Its time for tire change for my 03 325i.
My OE tires (Michelin) have lasted close to 69k and i was happy with ride, handling,
snow traction and hence would want to stay with Michelin.

Now choice has narrowed down to Michelin Energy Plus MXV4 vs Michelin Primacy MXV4
From tirerack reviews 
Michelin Primacy 
- has better survey results than Energy Plus
- cheaper 
- better treadwear rating 620 (primacy) vs 400 (energy plus)

If u have had experience with any of these tires, please provide feedback.

thanks
rawnak


----------



## ceb1 (Jul 31, 2009)

One of the German magazines (either AutoMotorSport or AutoBild) recently reviewed "green" low rolling resistance tires like the Michelin Energy. All of the "green" tires performed significantly worse than their "non-green" equivalent.

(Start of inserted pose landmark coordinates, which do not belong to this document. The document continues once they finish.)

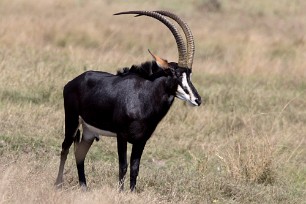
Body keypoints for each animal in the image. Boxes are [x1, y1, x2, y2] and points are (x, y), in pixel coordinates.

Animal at [55, 9, 202, 191]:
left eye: (189, 75)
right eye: (175, 74)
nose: (197, 99)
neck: (143, 98)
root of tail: (72, 82)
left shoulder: (141, 140)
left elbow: (135, 167)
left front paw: (131, 192)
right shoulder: (122, 136)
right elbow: (123, 166)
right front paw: (120, 192)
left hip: (89, 131)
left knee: (79, 153)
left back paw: (84, 186)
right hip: (72, 120)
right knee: (65, 148)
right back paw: (58, 184)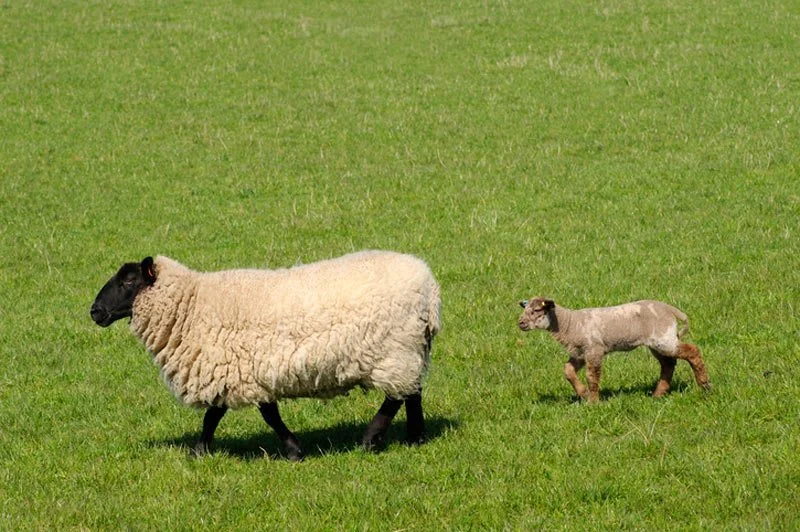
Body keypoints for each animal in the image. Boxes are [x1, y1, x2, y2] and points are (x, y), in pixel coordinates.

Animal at [90, 251, 441, 460]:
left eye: (129, 281)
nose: (95, 312)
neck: (191, 306)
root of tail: (429, 286)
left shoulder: (236, 370)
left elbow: (255, 415)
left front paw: (293, 451)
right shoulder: (238, 370)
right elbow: (221, 415)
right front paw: (201, 450)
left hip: (395, 350)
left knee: (395, 397)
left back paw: (370, 440)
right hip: (409, 350)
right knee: (413, 392)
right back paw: (416, 437)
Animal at [517, 297, 710, 402]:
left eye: (537, 310)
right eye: (525, 309)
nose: (520, 323)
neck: (569, 324)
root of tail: (670, 309)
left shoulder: (594, 349)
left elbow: (592, 376)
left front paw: (593, 401)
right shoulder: (580, 353)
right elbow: (568, 371)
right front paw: (583, 393)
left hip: (664, 339)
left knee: (692, 351)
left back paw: (705, 385)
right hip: (658, 342)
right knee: (668, 364)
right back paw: (658, 394)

Stick with the Primacy - it also has a 60k mile warranty.


----------



## ceb1 (Jul 31, 2009)

It was AutoMotorSport (May edition.

I reviewed it again last night. The biggest complaint with the Energy tire (and the other three "green" tires) was poor performance in wet weather.

The worst performing "non-green tire" (the Primancy) was better than the best "green" tire (a Goodyear) - the Energy came in last.

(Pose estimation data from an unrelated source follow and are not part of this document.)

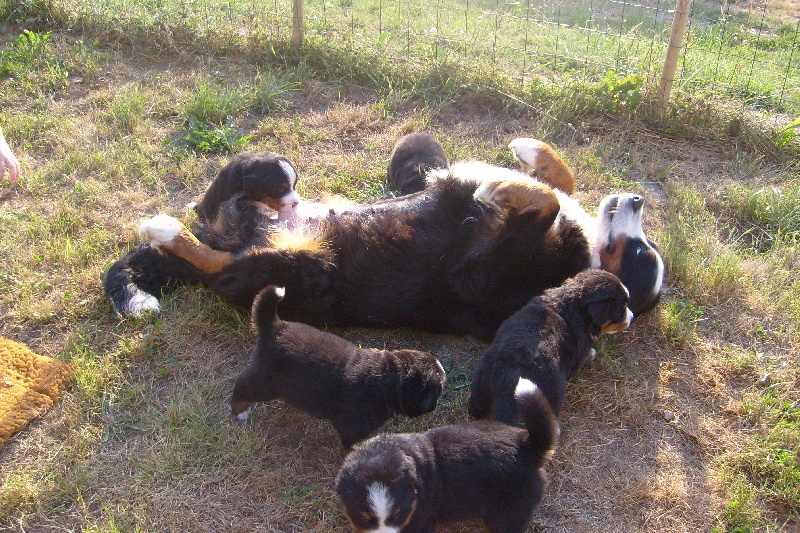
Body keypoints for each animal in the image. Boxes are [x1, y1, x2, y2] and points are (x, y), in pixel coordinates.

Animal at [104, 148, 664, 338]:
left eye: (638, 254)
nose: (637, 198)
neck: (576, 256)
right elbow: (558, 181)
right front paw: (525, 152)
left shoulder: (478, 260)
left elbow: (543, 199)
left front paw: (494, 187)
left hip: (296, 267)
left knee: (215, 261)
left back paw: (164, 229)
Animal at [228, 284, 446, 446]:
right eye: (438, 389)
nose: (435, 405)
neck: (388, 379)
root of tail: (275, 327)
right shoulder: (352, 426)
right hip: (265, 382)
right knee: (242, 386)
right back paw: (240, 410)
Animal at [468, 270, 632, 424]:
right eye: (621, 310)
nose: (631, 317)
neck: (572, 307)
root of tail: (507, 377)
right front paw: (592, 354)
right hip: (551, 389)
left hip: (481, 381)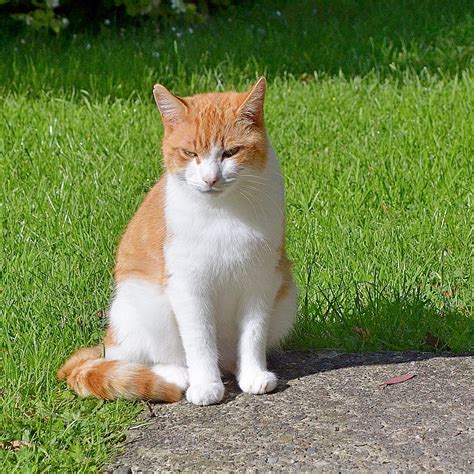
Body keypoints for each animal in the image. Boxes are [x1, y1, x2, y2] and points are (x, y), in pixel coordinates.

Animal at [58, 78, 296, 408]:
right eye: (189, 152)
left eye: (231, 152)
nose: (210, 178)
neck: (223, 212)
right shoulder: (188, 287)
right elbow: (199, 340)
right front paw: (205, 384)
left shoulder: (260, 281)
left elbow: (253, 333)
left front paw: (253, 374)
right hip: (146, 304)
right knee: (141, 358)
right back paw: (177, 375)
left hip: (286, 296)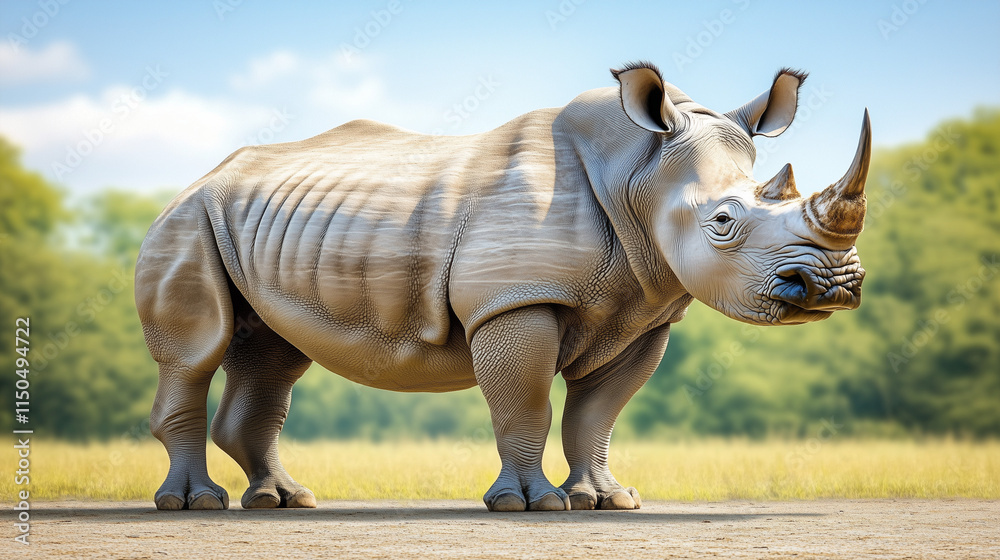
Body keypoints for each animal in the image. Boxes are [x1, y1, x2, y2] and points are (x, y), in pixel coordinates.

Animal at [136, 61, 870, 512]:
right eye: (723, 222)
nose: (832, 286)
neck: (639, 173)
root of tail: (203, 174)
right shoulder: (513, 301)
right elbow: (526, 405)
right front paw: (532, 503)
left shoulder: (642, 311)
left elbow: (596, 415)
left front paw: (608, 501)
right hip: (187, 220)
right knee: (195, 354)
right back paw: (194, 504)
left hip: (261, 227)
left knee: (274, 354)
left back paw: (285, 500)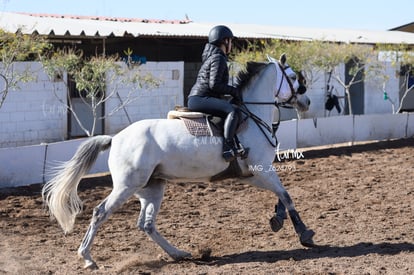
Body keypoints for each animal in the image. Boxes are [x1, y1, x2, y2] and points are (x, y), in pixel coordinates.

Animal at [42, 54, 314, 270]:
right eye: (291, 76)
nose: (306, 102)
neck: (251, 115)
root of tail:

The best tire was the Goodyear Opti Grip - nearly tied with the Pirelli P7 followed by the Primacy.

Then came the Pirelli P6 (a green tire), the Goodyear Efficient Grip (another green tire) followed by the Energy.

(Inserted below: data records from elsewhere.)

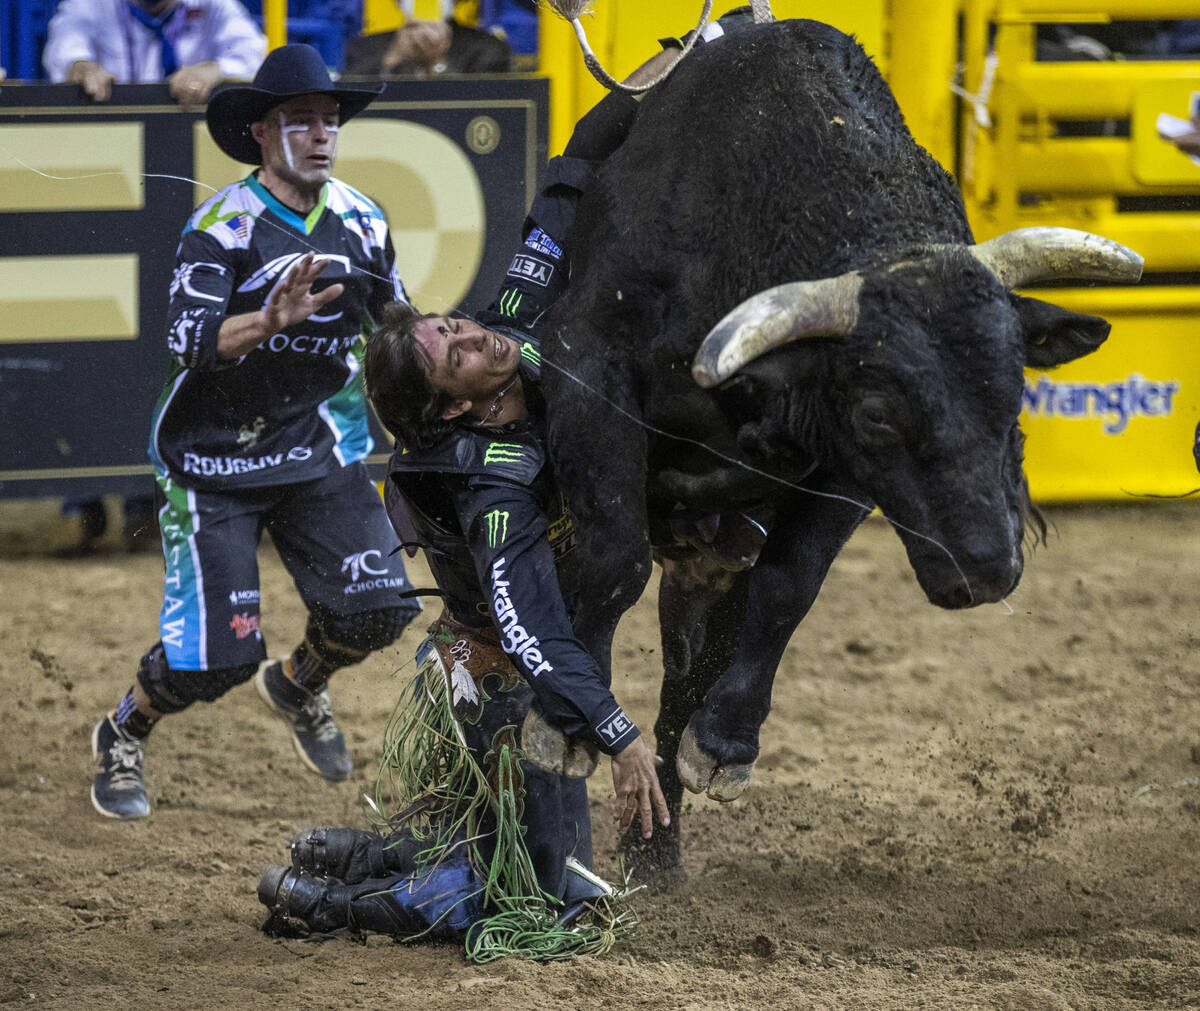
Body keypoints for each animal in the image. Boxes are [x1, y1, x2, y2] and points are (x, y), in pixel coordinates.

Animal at [537, 17, 1142, 874]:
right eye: (881, 413)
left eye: (1015, 386)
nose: (990, 567)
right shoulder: (587, 368)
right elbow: (611, 557)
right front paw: (565, 726)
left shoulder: (839, 471)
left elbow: (789, 584)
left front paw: (725, 746)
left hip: (707, 561)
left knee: (686, 670)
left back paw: (657, 855)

I'm not sure if the Opti Grip is sold in the US.


----------



## [email protected] (Jun 10, 2003)

Another vote for the Primacy.

Tires http://www.tirerack.com/a.jsp?a=AB2&url=/tires/index.jsp


----------



## hawkeyehep (Apr 22, 2009)

Just put a set of the Primacy MXV4, the V rated 215-50-17 version, on my wife's Acura TSX. They repaled the OE Michelins. Very smooth and quiet ride and quick steering response although we do not really push the car hard. Have not been in snow yet with those tires but they are great on wet roads. I also have a set of the Primacy H rated tire on a Suraru Forrester and they performed well all last season including snow up to about 14" deep on the ski area parking lots. No complaints at all. Very happy with both version of the Primacy.


----------